Roman von Caroline Wahl, erschienen bei Dumont

Klappentext:

Hochsommer in einer farblosen Kleinstadt: Neben Mathestudium und Nebenjob an einer Supermarktkasse ist das allabendliche Schwimmen im Freibad einer der wenigen Lichtblicke für Tilda. Hier kann sie mal kurz abschalten von ihrem Alltag, in dem sie sich um ihre kleine Schwester Ida und ihre alkoholkranke Mutter kümmern muss. Von einem freien und unbeschwerten Leben erlaubt sie sich nicht zu träumen.
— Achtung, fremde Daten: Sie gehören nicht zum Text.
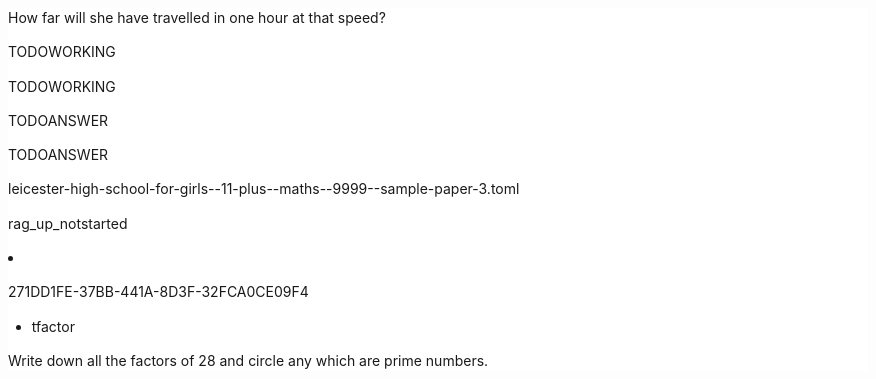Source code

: How far will she have travelled in one hour at that speed?

</div>
<div class='workings'>
<div class='working'>

TODOWORKING

</div>
<div class='working'>

TODOWORKING

</div>
</div>
<div class='answers'>
<div class='answer'>

TODOANSWER

</div>
<div class='answer'>

TODOANSWER

</div>
</div>

</div>
</li>
</ul>
<div class='papername'>
<p>leicester-high-school-for-girls--11-plus--maths--9999--sample-paper-3.toml</p>
</div>
<div class='rag'>
<p>rag_up_notstarted</p>
</div>
</div>
</li>
<li>
<div class='question_envelope rag_up_notstarted question'>
<div class='uuid'>
<p>271DD1FE-37BB-441A-8D3F-32FCA0CE09F4</p>
</div>
<div class='topics'>
<ul>
<li>
tfactor
</li>
</ul>
</div>
<div class='question question'>

Write down all the factors of 28 and circle any which are prime numbers.

</div>
<div class='workings'>
<div class='working'>
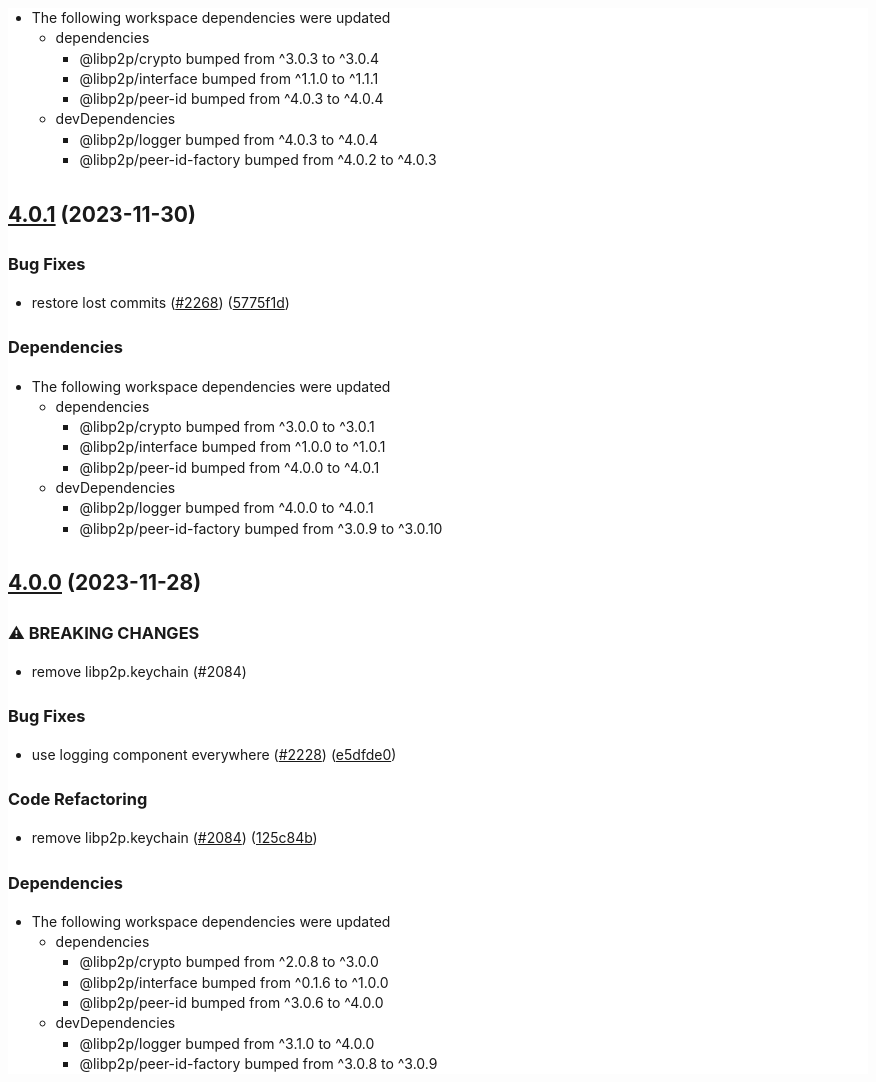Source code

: * The following workspace dependencies were updated
  * dependencies
    * @libp2p/crypto bumped from ^3.0.3 to ^3.0.4
    * @libp2p/interface bumped from ^1.1.0 to ^1.1.1
    * @libp2p/peer-id bumped from ^4.0.3 to ^4.0.4
  * devDependencies
    * @libp2p/logger bumped from ^4.0.3 to ^4.0.4
    * @libp2p/peer-id-factory bumped from ^4.0.2 to ^4.0.3

## [4.0.1](https://github.com/libp2p/js-libp2p/compare/keychain-v4.0.0...keychain-v4.0.1) (2023-11-30)


### Bug Fixes

* restore lost commits ([#2268](https://github.com/libp2p/js-libp2p/issues/2268)) ([5775f1d](https://github.com/libp2p/js-libp2p/commit/5775f1df4f5561500e622dc0788fdacbc74e2755))


### Dependencies

* The following workspace dependencies were updated
  * dependencies
    * @libp2p/crypto bumped from ^3.0.0 to ^3.0.1
    * @libp2p/interface bumped from ^1.0.0 to ^1.0.1
    * @libp2p/peer-id bumped from ^4.0.0 to ^4.0.1
  * devDependencies
    * @libp2p/logger bumped from ^4.0.0 to ^4.0.1
    * @libp2p/peer-id-factory bumped from ^3.0.9 to ^3.0.10

## [4.0.0](https://www.github.com/libp2p/js-libp2p/compare/keychain-v3.0.8...keychain-v4.0.0) (2023-11-28)


### ⚠ BREAKING CHANGES

* remove libp2p.keychain (#2084)

### Bug Fixes

* use logging component everywhere ([#2228](https://www.github.com/libp2p/js-libp2p/issues/2228)) ([e5dfde0](https://www.github.com/libp2p/js-libp2p/commit/e5dfde0883191c93903ca552433f177d48adf0b3))


### Code Refactoring

* remove libp2p.keychain ([#2084](https://www.github.com/libp2p/js-libp2p/issues/2084)) ([125c84b](https://www.github.com/libp2p/js-libp2p/commit/125c84bb8a30ac986fb5aed0a4de23bc806d3aea))


### Dependencies

* The following workspace dependencies were updated
  * dependencies
    * @libp2p/crypto bumped from ^2.0.8 to ^3.0.0
    * @libp2p/interface bumped from ^0.1.6 to ^1.0.0
    * @libp2p/peer-id bumped from ^3.0.6 to ^4.0.0
  * devDependencies
    * @libp2p/logger bumped from ^3.1.0 to ^4.0.0
    * @libp2p/peer-id-factory bumped from ^3.0.8 to ^3.0.9
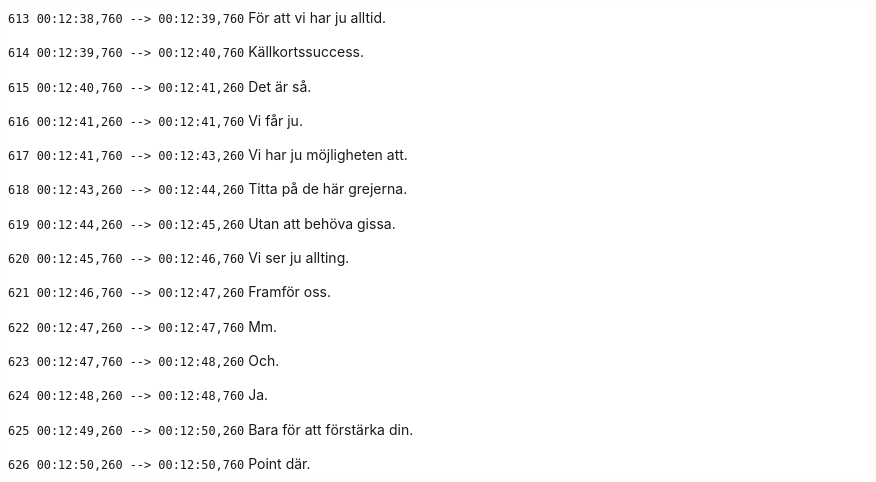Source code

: 

`613 00:12:38,760 --> 00:12:39,760`
För att vi har ju alltid.



`614 00:12:39,760 --> 00:12:40,760`
Källkortssuccess.



`615 00:12:40,760 --> 00:12:41,260`
Det är så.



`616 00:12:41,260 --> 00:12:41,760`
Vi får ju.



`617 00:12:41,760 --> 00:12:43,260`
Vi har ju möjligheten att.



`618 00:12:43,260 --> 00:12:44,260`
Titta på de här grejerna.



`619 00:12:44,260 --> 00:12:45,260`
Utan att behöva gissa.



`620 00:12:45,760 --> 00:12:46,760`
Vi ser ju allting.



`621 00:12:46,760 --> 00:12:47,260`
Framför oss.



`622 00:12:47,260 --> 00:12:47,760`
Mm.



`623 00:12:47,760 --> 00:12:48,260`
Och.



`624 00:12:48,260 --> 00:12:48,760`
Ja.



`625 00:12:49,260 --> 00:12:50,260`
Bara för att förstärka din.



`626 00:12:50,260 --> 00:12:50,760`
Point där.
Dann taucht Viktor auf, und plötzlich gerat alles aus dem Takt.

Eigene Meinung:

Das Buch ist der Debütroman von Caroline Wahl und es hat mich absolut in seinen Bann gezogen. Der Schreibstil ist modern, mit manchmal kurzen, knappen Dialogen und teilweise kurzen Sätzen. Begeistert hat mich die Beobachtungsgabe, mit der die Autorin gerade ihre Hauptfigur ausstattet. Besonders bildlich wird das, wenn Tilda  an der Supermarktkasse schon anhand des Einkaufs weiß, wer da vor ihr steht. Aber auch sonst ist Tilda eine gute Beobachterin. Dabei erzählt die Geschichte sehr eindringlich, was das für Kinder bedeutet, wenn die eigene Mutter von Alkohol abhängig ist. Und so ist das dann für die Kinder auch noch schwieriger als sonst ohnehin, den eigenen Weg im Leben zu gehen. Das erzählt dieses Buch sehr eindringlich. Von daher: Unbedingt lesen!

Das Buch ist von den unabhängigen Buchhandlungen zum Lieblingsbuch des Jahres 2023 gewählt worden. Eine tolle Auszeichnung für die junge Autorin und absolut verdient.